I semi dei laboratori Aiea e Fao hanno viaggiato su una navetta cargo senza equipaggio dal Wallops Flight Facility della Nasa allo spazio il 7 novembre 2022. Una volta in orbita sono stati esposti a una complessa miscela di radiazioni cosmiche, microgravità e temperature estreme – all’interno e all’esterno della Stazione Spaziale Internazionale (Iss). Al loro ritorno, che dovrebbe avvenire all’inizio di aprile, gli scienziati del Centro congiunto Fao/Aiea di tecniche nucleari per l’alimentazione e l’agricoltura hanno in programma di coltivare i semi e di selezionarli per individuare tratti utili per comprendere meglio le mutazioni indotte dallo spazio e identificare nuove varietà.

“Sono sbalordito dalla resilienza della natura – ha detto il direttore generale della Fao, QU Dongyu a Vienna ed eccitato dagli infiniti benefici che l’esplorazione dello spazio può apportare per trasformare i nostri sistemi agroalimentari in modo che siano più efficienti, più inclusivi, più resilienti e più sostenibili in tutto il mondo”. Per Mariano Grossi, direttore generale dell’Aiea, “questa è la scienza che potrebbe avere un impatto reale sulla vita delle persone in un futuro non troppo lontano, aiutandoci a coltivare raccolti più forti e nutrire più persone”.  Sebbene esperimenti simili siano stati condotti dal 1946, questa è la prima volta che vengono condotte analisi genomiche e biologiche su semi inviati nello spazio in circa 60 anni di esperienza nell’indurre mutazioni vegetali. L’astrobiologia, insomma, sta esplorando nuove dimensioni.

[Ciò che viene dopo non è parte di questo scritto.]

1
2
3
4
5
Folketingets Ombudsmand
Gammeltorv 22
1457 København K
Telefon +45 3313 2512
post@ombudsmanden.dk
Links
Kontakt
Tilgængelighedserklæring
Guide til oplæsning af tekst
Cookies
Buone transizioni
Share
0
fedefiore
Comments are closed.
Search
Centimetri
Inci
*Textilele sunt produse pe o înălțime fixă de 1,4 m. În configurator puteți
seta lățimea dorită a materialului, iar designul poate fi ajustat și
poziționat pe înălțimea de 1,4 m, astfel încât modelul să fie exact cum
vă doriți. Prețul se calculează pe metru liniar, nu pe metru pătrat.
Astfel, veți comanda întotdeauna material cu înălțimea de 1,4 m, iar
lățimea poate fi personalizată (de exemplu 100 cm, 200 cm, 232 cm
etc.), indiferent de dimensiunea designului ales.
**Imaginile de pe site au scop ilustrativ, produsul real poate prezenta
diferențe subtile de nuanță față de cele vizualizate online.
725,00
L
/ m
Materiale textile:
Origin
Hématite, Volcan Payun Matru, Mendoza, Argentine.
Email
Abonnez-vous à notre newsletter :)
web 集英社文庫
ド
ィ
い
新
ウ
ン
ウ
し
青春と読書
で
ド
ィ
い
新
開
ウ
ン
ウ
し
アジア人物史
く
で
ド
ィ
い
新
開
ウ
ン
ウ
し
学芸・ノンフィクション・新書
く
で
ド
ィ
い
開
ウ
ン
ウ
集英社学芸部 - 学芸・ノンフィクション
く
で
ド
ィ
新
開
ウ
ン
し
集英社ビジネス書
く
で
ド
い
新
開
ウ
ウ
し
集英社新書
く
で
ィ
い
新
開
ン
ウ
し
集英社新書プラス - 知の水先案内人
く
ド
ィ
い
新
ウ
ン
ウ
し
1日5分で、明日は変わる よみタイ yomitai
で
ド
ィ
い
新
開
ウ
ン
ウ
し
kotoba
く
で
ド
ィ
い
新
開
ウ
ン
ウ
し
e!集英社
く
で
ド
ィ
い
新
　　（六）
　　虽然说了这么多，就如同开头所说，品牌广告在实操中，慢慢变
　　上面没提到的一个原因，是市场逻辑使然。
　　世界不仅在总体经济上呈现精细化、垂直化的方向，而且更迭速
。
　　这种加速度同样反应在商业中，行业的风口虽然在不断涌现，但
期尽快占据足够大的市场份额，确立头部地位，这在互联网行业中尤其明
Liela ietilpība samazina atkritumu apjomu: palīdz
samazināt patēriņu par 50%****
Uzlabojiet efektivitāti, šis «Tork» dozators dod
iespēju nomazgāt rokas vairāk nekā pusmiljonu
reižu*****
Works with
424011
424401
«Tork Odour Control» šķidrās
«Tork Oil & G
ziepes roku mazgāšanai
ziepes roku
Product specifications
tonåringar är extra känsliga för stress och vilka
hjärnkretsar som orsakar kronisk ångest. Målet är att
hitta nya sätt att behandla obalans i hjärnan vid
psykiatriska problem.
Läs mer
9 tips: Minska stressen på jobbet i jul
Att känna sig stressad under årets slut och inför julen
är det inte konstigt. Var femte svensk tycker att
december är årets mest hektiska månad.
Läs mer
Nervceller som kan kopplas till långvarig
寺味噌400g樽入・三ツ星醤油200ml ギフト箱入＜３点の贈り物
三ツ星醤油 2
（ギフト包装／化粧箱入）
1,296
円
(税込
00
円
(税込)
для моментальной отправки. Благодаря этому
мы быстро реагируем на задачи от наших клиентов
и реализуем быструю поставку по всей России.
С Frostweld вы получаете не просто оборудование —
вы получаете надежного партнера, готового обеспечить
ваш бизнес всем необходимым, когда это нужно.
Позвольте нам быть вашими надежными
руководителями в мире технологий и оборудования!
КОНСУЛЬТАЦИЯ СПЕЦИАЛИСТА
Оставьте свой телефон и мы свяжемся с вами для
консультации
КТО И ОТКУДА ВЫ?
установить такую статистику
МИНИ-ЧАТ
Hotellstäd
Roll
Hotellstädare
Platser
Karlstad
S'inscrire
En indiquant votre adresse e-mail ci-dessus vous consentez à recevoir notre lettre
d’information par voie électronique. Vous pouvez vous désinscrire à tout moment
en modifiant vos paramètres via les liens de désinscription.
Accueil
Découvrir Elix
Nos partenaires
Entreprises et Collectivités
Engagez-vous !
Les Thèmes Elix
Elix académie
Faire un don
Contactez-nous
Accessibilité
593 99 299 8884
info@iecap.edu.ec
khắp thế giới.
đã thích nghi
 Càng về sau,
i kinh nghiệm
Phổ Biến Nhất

I semi che hanno viaggiato nello spazio appartengono a due specie vegetali: Arabidopsis, un tipo di crescione che è stato ampiamente studiato da botanici vegetali e genetisti; e il sorgo, che appartiene alla famiglia del miglio ed è un cereale resistente alla siccità e al caldo coltivato in molti paesi in via di sviluppo per uso alimentare. Una volta che i semi saranno rientrati sulla terra e fatti germogliare, una serie di analisi aiuterà a capire se le radiazioni cosmiche e le dure condizioni spaziali possono portare le colture a diventare più resistenti di fronte a condizioni di crescita sempre più difficili sul nostro pianeta.